What is nowadays to be seen as a “programme“? And, what does characterize the “principal purpose” of a video section offered in the electronic version of a newspaper? These questions have been submitted to the Court of Justice of the European Union lately. On 21 October, the judges handed down their decision thereby clarifying some core terms of the Audiovisual Media Services Directive 2010/13(AVMD Directive). The case was referred to the CJEU by the Austrian Verwaltungsgerichtshof (Administrative Court) which had to rule on the legality of a subdomain of an Austrian online newspaper which held about 300 short videos for public access (CJEU, judgment of 21 October 2015, Case Ref.: C-347-14 – New Media Online).
The Austrian company New Media Online GmbH runs the online newspaper “Tiroler Tageszeitung online“. The respective website not only features news and articles, there is also a subsection where, at the time, roughly 300 videos were accessible. Those videos covered all kinds of topics and varied in their length from 30 seconds to several minutes. In 2012, the Austrian communication authority asked New Media Online to meet the regulatory requirements based on the AVMD Directive by implementing certain measures regarding advertising control, youth protection and notification obligations. The authority did so based on the video section being categorized as an on-demand audiovisual service within the meaning of the AVMD Directive. New Media Online refused the request and argued that an e-newspaper featuring a video subdomain was to deemed exempted from any such obligation as falling outside the scope of the directive. Particular reference was made to recital 28 of the AVMD Directive.

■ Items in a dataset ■

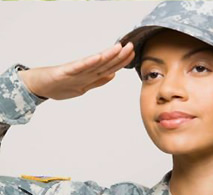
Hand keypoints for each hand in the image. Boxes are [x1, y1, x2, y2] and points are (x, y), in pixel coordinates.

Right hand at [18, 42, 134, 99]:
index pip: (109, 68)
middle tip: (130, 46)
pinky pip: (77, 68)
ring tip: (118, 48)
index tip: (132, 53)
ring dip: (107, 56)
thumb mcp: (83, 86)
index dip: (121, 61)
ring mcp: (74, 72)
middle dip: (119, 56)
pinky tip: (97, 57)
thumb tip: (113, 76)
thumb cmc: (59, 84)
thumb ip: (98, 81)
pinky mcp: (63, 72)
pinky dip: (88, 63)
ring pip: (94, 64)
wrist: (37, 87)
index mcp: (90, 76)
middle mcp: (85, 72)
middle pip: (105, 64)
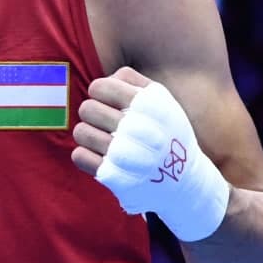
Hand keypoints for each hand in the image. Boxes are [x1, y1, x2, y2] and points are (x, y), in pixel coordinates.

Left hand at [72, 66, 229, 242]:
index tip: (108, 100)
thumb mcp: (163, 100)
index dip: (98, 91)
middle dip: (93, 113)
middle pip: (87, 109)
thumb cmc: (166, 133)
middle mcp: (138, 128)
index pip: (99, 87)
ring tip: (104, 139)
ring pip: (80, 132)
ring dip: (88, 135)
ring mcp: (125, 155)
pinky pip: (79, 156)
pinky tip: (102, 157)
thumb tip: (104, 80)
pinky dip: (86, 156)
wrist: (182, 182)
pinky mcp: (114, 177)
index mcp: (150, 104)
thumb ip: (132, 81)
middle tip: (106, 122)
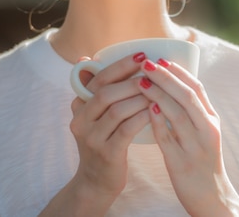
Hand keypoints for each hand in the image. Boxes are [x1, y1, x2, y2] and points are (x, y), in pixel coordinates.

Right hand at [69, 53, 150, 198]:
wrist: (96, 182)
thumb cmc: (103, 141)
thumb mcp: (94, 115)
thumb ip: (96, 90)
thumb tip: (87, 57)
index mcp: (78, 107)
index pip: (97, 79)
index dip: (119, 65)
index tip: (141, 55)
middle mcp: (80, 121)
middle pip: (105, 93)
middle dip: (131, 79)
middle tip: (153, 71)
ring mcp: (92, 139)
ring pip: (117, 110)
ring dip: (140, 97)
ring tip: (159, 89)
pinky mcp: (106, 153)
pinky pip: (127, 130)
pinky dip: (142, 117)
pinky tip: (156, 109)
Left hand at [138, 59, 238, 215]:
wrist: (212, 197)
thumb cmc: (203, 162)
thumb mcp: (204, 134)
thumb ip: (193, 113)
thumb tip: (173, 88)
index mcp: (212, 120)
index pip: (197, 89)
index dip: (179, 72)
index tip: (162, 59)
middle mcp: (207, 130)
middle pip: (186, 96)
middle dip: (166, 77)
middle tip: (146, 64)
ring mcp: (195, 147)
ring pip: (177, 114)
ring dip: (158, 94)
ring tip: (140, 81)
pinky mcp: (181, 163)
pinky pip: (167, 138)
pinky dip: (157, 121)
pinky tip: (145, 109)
...
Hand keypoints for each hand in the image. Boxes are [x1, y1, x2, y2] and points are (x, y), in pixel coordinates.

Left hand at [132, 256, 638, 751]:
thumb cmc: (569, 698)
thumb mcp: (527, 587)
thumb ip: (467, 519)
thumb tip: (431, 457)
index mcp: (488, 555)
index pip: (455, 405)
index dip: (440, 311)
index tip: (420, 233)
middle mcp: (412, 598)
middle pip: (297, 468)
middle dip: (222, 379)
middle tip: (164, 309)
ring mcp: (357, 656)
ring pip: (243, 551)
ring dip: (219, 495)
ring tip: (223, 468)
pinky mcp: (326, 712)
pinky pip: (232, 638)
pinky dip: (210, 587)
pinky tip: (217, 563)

■ What is required ■
Continue the text on the New Media Online case before the EU Court of Justice from where it stops.

■ Your response ■
New Media Online first brought action before the Federal Communications Board. The case was dismissed and thus went up to Administrative Court. Here, New Media Online claimed that the video subdomain was only ancillary to the main website and that the videos at issue could not be compared to television broadcasting services due to their minor length, form and content. The court stayed the proceedings and reached out to the CJEU.
The Opinion of Advocate General
The Advocate General Maciej Szpunar, in his opinion, supported a rather narrow interpretation of the scope of the AVMD Directive. He saw the directive’s main focus as being on television broadcasting and comparable video-on-demand services. Expanding its scope of application to internet services in general without taking into account the specifications of the very internet service at issue was deemed inappropriate. Thus, the Advocate General recommended excluding subdomains of online newspapers –explicitly mentioning such subdomains with embedded YouTube videos– from the scope of application of the AVMD Directive.
The decision by the CJEU
The CJEU now states that the concept of ‘programme’, within the meaning of Article 1(1)(b) of the AVMD Directive must be interpreted as including, under the subdomain of a website of a newspaper, the provision of videos of short duration consisting of local news bulletins, sports and entertainment clips. What is decisive is that the video clips are comparable to the form and the content of TV broadcasting. To the contrary, the Court does not see the question of whether the complete compilation can be compared to a complete schedule or a catalogue established by a television broadcaster as being of relevance.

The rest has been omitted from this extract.